Joe Giles-Harris, a redshirt junior, said it was bittersweet to see the guys who have been around four or five years jog onto the field for the final time.
“You think it’s a long time before you’re leaving,” Giles-Harris said. “Then the day finally comes and you don’t know how to react.”
Quarterback Daniel Jones, also a redshirt junior, said the team is playing for the senior group.
“We’re going to try to honor them in everything we do,” Jones said. “Today was their last chance to practice here, but we have a week ahead of us and I think the guys and the team are more significant than the building here.”
Cutcliffe, who has coached in the Independence Bowl three times, was asked what the team could expect in Shreveport.
Cutcliffe took time out to praise the host, and said his players will see a lot of things during their stay. But he also had a mild warning for them when it comes to local cuisine.
“They players are in for a treat if they like spicy food,” Cutcliffe said. “A lot of Louisiana flavor there.”
ED FOLEY, INTERNET SENSATION?
Speaking of spice, Temple interim head coach Ed Foley stirred up some attention a press conference on Dec. 11. Foley, who has served as an assistant coach for the Owls for 11 years, became an instant internet star for the enthusiasm he put on display at the podium, so much so you could hear people in the room chuckling during the video.
“I don’t know Ed Foley, he was a lot of fun in that press conference,” Cutcliffe said. “You can tell by the way specials teams play that this guy coaches with energy.”
Giles-Harris missed the last three games of the season with an injury. With the extra time off for bowl preparation, Giles-Harris said he has enjoyed the extra time in the training room.

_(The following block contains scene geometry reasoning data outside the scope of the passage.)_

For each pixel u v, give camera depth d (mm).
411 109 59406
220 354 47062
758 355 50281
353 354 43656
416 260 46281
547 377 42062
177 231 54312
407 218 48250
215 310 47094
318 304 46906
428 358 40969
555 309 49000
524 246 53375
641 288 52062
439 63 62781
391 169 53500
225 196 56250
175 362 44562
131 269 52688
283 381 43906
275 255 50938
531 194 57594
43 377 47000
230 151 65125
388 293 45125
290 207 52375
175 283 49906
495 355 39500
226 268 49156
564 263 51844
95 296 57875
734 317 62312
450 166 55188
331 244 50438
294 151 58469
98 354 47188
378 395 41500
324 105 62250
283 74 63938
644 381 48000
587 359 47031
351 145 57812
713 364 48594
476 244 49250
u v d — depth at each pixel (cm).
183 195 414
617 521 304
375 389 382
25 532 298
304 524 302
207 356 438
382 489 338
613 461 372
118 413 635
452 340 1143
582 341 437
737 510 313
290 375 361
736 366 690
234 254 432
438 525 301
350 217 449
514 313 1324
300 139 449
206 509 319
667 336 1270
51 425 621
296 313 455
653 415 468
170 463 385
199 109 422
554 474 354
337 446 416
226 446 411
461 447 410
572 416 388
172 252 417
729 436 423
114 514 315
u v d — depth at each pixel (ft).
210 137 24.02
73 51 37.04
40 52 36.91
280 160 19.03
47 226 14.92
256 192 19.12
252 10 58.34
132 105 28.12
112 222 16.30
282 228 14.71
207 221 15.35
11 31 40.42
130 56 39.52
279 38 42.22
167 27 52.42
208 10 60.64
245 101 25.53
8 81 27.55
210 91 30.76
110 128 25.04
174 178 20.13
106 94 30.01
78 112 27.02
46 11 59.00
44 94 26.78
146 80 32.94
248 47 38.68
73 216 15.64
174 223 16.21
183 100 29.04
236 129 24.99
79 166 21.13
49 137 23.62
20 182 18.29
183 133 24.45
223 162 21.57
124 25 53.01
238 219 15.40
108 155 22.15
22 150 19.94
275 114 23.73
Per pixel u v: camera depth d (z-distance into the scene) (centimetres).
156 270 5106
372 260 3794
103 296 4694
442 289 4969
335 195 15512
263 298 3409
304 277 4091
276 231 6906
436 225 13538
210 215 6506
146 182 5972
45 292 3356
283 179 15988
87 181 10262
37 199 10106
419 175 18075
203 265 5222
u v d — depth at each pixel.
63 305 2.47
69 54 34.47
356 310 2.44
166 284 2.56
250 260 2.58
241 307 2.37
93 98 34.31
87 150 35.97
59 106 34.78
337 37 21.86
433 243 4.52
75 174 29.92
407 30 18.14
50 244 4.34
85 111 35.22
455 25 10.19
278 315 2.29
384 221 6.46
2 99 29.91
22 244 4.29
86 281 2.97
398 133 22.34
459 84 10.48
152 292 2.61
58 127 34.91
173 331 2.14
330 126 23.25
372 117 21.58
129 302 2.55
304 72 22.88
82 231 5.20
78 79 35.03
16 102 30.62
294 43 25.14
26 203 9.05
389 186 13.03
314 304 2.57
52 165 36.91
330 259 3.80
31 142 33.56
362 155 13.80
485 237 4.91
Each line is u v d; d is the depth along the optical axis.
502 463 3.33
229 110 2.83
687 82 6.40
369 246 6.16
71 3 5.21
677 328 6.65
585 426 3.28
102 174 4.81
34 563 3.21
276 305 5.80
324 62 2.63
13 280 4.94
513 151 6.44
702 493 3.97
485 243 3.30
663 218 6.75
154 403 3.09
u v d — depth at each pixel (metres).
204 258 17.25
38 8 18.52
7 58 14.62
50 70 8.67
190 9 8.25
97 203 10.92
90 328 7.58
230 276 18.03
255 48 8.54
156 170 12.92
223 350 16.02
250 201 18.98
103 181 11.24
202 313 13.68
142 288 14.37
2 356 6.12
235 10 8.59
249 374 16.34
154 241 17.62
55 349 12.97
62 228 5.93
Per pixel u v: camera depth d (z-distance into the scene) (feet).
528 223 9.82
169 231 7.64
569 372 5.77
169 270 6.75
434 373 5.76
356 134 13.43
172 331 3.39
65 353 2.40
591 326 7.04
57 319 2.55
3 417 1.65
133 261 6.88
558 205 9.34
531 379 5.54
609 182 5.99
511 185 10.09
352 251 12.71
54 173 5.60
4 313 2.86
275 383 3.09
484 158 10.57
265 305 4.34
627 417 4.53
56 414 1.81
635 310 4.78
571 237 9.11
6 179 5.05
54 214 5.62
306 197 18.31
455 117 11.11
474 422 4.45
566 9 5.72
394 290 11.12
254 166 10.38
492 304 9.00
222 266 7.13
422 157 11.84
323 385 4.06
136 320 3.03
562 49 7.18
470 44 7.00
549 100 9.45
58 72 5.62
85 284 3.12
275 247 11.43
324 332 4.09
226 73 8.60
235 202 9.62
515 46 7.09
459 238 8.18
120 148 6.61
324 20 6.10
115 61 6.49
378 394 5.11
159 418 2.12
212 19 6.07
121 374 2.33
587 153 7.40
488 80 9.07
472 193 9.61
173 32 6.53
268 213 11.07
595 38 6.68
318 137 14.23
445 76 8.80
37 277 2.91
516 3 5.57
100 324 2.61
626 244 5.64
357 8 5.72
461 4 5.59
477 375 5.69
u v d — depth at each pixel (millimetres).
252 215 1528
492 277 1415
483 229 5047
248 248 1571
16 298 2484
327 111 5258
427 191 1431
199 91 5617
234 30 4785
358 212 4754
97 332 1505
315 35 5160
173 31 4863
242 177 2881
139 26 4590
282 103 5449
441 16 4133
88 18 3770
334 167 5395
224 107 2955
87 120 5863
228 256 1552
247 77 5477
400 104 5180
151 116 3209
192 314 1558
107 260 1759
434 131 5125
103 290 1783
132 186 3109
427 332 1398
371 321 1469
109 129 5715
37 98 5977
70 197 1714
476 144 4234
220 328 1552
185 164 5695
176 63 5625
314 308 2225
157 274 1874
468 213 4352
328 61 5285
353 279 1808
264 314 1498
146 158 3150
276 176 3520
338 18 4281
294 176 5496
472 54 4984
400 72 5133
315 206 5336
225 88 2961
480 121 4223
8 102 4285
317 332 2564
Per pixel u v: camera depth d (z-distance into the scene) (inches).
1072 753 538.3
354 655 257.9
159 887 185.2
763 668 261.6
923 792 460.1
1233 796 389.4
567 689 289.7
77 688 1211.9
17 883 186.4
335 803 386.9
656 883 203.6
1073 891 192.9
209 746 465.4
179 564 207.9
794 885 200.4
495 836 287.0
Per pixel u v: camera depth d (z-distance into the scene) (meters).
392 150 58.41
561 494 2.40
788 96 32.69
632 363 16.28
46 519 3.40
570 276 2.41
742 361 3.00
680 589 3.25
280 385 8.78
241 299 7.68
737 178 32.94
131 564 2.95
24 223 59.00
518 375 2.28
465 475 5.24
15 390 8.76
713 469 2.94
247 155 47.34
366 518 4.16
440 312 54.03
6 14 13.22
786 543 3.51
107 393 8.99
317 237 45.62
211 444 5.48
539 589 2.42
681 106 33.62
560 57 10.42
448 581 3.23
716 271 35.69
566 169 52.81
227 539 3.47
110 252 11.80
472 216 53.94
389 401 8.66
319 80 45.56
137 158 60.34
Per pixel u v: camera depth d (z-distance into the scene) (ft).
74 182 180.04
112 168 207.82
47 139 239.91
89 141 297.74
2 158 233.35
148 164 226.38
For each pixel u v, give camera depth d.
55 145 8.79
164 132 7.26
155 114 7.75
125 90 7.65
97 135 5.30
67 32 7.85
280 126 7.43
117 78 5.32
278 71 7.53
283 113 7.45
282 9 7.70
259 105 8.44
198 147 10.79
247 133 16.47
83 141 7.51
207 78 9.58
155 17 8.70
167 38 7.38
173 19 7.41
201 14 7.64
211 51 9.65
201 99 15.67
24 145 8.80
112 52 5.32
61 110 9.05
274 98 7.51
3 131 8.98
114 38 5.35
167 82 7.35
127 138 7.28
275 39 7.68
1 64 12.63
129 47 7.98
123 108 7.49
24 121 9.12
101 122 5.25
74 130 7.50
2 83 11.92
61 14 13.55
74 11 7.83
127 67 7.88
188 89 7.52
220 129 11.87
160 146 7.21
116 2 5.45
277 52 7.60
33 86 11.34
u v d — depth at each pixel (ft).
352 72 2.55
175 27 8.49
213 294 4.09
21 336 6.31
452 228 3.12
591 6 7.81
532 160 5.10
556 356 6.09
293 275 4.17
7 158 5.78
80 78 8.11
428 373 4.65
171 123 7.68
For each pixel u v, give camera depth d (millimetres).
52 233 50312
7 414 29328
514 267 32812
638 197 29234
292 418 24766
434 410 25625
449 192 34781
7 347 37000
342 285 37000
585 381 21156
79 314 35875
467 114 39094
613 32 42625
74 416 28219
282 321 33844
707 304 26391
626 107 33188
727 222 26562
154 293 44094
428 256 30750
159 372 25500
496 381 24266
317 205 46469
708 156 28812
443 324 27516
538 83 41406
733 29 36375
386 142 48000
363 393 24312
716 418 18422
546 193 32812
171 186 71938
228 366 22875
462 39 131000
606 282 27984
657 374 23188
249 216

Giles-Harris, who collected 80 tackles and one sack this season, practiced on Friday, but Cutcliffe said he was unsure of the status of his star linebacker. Even Giles-Harris wasn’t ready to commit to playing in Shreveport.
“I feel good, physically, but we are day-to-day,” Giles-Harris said. “I’m in with the trainers everyday just trying to get better everyday. I’m working so that I can play.”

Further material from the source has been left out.